A similar decline in toasting is said to have taken place in Japan, where ornate feudal healths have been streamlined down into something that sounds like "Can pay!" and suave sake sippers salute each other with sentiments like "I think you are getting along very well!" and "You seem to have put on weight, haven't you?"
Translated to these shores, such highly provocative healths could only lead to misunderstandings and hasten a return to Prohibition. In a fluid society, such as our own, the interested health enthusiast would do better to experiment with toasts to blondes, brunettes, redheads, Republicans, Democrats, repeal of the income-tax laws, planned parenthood for Belgian rabbits -- or anything else that strikes his fancy. But it would seem likely that mass enthusiasm for toasting could be aroused most easily by drinking to the joys of drinking itself. Other cultures have long since recognized that booze is, after all, the best excuse for raising a glass that man has ever devised.
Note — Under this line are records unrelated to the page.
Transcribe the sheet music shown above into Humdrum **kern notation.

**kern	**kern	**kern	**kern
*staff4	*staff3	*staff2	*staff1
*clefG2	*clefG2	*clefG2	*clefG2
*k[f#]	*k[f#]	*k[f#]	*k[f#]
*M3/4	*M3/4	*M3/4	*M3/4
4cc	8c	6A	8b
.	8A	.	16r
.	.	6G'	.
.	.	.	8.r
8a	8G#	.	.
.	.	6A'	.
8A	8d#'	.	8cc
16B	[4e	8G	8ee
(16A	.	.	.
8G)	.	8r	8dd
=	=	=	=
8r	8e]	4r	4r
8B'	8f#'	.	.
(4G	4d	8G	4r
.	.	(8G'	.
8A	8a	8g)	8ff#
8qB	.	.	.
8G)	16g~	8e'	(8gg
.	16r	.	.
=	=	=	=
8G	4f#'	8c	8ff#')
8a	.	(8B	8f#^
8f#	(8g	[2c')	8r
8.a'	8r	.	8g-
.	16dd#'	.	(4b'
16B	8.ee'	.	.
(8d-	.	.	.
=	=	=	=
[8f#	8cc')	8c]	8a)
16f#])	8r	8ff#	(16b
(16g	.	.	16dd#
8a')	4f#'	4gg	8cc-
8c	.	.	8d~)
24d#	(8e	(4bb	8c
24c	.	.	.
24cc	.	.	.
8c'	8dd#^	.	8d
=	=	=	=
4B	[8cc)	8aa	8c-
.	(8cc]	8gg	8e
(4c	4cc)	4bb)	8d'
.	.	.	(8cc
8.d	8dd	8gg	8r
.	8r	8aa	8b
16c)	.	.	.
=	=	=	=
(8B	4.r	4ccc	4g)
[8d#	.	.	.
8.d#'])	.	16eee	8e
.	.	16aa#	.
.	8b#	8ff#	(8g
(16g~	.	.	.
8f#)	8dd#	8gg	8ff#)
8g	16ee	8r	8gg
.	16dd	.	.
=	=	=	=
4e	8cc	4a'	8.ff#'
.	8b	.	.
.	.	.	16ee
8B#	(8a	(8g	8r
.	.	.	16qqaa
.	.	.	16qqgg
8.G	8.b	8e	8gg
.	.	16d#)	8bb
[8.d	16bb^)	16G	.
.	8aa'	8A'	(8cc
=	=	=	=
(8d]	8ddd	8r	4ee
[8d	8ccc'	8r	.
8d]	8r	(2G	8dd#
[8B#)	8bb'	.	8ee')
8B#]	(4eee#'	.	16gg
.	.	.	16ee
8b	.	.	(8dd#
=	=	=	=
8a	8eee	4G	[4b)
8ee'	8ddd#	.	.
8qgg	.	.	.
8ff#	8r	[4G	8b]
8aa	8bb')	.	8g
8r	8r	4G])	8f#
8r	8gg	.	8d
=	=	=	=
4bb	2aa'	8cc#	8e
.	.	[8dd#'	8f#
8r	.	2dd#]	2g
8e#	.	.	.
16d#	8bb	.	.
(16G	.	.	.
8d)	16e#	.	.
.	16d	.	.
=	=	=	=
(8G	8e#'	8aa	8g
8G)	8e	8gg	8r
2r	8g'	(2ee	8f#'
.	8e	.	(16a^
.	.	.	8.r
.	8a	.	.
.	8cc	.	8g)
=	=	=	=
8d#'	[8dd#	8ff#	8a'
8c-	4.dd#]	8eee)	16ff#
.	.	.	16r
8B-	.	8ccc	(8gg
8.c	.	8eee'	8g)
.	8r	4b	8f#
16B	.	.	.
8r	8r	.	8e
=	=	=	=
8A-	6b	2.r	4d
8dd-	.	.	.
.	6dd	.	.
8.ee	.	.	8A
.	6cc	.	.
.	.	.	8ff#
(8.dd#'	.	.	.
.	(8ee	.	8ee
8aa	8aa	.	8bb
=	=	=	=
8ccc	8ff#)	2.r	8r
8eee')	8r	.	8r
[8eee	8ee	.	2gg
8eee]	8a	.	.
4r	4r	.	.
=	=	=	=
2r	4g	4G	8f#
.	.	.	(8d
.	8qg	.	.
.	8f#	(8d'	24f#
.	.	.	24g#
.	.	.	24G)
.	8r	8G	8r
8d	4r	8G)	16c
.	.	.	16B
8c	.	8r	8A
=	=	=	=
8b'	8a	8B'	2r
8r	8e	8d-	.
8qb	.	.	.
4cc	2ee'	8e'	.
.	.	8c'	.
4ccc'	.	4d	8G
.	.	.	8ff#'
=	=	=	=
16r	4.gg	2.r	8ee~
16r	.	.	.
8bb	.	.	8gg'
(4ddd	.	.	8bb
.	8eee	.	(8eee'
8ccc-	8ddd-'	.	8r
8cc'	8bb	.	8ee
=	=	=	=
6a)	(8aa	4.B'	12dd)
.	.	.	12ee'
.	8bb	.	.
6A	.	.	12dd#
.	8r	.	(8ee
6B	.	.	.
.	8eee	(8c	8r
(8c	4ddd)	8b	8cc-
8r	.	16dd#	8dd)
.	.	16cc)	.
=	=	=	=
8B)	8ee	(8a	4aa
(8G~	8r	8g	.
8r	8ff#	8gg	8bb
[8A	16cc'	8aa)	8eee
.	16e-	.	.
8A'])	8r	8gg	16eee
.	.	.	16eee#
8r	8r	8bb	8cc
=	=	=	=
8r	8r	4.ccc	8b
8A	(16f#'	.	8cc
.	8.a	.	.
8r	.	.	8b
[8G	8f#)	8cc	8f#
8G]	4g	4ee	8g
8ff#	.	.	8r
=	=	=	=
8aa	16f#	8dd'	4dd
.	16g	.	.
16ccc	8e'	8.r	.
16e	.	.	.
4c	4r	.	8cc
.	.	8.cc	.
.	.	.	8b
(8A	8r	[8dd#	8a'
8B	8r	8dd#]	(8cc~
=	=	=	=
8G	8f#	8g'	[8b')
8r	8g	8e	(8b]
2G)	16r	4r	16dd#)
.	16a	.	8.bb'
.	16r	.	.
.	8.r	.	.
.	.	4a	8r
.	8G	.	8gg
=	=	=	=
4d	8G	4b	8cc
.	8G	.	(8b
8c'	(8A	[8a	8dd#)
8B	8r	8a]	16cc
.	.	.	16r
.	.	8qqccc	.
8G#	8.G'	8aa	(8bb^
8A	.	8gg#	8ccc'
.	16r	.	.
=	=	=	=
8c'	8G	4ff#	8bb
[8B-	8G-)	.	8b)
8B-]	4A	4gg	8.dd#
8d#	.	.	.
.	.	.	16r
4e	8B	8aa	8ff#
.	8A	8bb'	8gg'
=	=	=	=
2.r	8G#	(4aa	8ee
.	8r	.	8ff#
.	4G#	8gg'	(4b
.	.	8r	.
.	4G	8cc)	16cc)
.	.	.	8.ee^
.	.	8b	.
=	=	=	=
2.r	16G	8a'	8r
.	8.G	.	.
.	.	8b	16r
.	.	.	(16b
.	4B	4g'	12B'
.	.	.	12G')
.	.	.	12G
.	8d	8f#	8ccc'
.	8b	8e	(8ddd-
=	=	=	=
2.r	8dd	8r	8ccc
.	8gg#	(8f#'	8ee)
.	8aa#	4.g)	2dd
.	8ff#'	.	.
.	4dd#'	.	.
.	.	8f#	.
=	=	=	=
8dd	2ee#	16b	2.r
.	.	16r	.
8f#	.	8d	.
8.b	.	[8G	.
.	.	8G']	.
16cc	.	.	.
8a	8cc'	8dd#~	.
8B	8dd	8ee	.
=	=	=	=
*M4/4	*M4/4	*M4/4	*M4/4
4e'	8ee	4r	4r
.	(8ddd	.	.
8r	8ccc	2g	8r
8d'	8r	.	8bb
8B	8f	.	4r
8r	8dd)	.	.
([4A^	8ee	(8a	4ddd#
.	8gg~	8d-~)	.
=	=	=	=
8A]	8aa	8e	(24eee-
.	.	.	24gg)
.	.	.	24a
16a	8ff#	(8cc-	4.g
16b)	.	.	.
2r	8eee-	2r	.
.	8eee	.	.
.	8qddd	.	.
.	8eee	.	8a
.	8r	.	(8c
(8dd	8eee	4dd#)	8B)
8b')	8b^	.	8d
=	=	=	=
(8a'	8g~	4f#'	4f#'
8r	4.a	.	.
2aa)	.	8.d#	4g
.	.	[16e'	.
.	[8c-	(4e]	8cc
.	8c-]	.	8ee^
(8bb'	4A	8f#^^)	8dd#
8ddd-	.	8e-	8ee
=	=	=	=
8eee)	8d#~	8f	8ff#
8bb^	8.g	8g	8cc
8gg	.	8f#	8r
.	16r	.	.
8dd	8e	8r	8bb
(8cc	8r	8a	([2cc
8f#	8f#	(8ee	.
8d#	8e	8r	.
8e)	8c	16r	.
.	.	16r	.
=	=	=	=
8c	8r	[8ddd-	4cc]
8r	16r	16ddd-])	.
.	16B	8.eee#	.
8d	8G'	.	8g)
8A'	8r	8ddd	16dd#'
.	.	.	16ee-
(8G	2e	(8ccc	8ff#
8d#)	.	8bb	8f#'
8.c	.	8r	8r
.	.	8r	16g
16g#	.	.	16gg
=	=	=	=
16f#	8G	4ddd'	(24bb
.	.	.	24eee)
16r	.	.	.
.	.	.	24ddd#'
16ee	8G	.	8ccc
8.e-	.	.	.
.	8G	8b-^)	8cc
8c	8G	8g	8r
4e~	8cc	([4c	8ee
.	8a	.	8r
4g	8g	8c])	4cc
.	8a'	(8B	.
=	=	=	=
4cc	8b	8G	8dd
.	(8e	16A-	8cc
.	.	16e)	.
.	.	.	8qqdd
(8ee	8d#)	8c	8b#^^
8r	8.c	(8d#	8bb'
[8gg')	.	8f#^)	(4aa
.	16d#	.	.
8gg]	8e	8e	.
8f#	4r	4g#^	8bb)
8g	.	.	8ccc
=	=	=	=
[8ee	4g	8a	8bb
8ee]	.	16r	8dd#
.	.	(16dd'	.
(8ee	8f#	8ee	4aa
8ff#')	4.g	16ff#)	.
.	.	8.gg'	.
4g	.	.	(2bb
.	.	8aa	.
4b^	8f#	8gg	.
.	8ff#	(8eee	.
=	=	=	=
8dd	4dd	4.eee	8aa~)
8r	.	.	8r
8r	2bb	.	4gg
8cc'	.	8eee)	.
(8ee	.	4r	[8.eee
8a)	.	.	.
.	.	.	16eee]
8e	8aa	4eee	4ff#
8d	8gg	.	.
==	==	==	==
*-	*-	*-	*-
Hence, the Russians have traditionally promoted peaceful coexistence among themselves with "Drink until green imps appear!" and the Germans with "Drink until your nose shines red as a carbuncle, that it may be your light in this life's darkness!"
"Hurray for enjoyment, hurray for fun! We're going home drunk!" is a year-round Portuguese toast which most Americans would openly endorse only at yuletide -- the one season of the year when we abandon our usual mumbled monosyllables for the exuberant eloquence of "Merry Christmas!" and "Happy New Year!" Though unsuitable for use in August, and inappropriate for weddings and bar mizvahs, "Merry Christmas" and "Happy New Year" are undoubtedly the two jolliest toasts we have, and can hold their own with such exotic seasonal toasts as the French Joyeux Noel! the Spanish ¡Feliz Navi-dad! and the Italian Buone Natale!
Depending on where one spends the holidays, the Christmas toast may be Gledelig Jul! (Norwegian), Vroolijk Kerfeest! (Dutch), Weselych Swait! (Polish) or Mele Kalikimaka! (Hawaiian).
A Welshman may say:
Oes o lwydd gwir sylweddol -- agaffo
'N deg effaith hanfodol --
A Gwynfa 'n ei ran, ar ol,
Yn gu haddef dragwyddol!
He's just recited a toast to your earthly success, and offering the wish that Paradise may be your everlasting home.
Those who are not conversant in Welsh may make a reasonably appropriate reply by repeating the Albanian for "May you be happy too!" -- Gëzuar gofsh!
Should he counter with "Brromp!" don't put him down for "Swine drunke." It only means that he's challenging you to a friendly drink in your adopted tongue.
Clink your glass against his with a smart twange, bow three times, kiss your fingers, and reply with a resonant "Brromp pach!" -- "I accept your challenge!"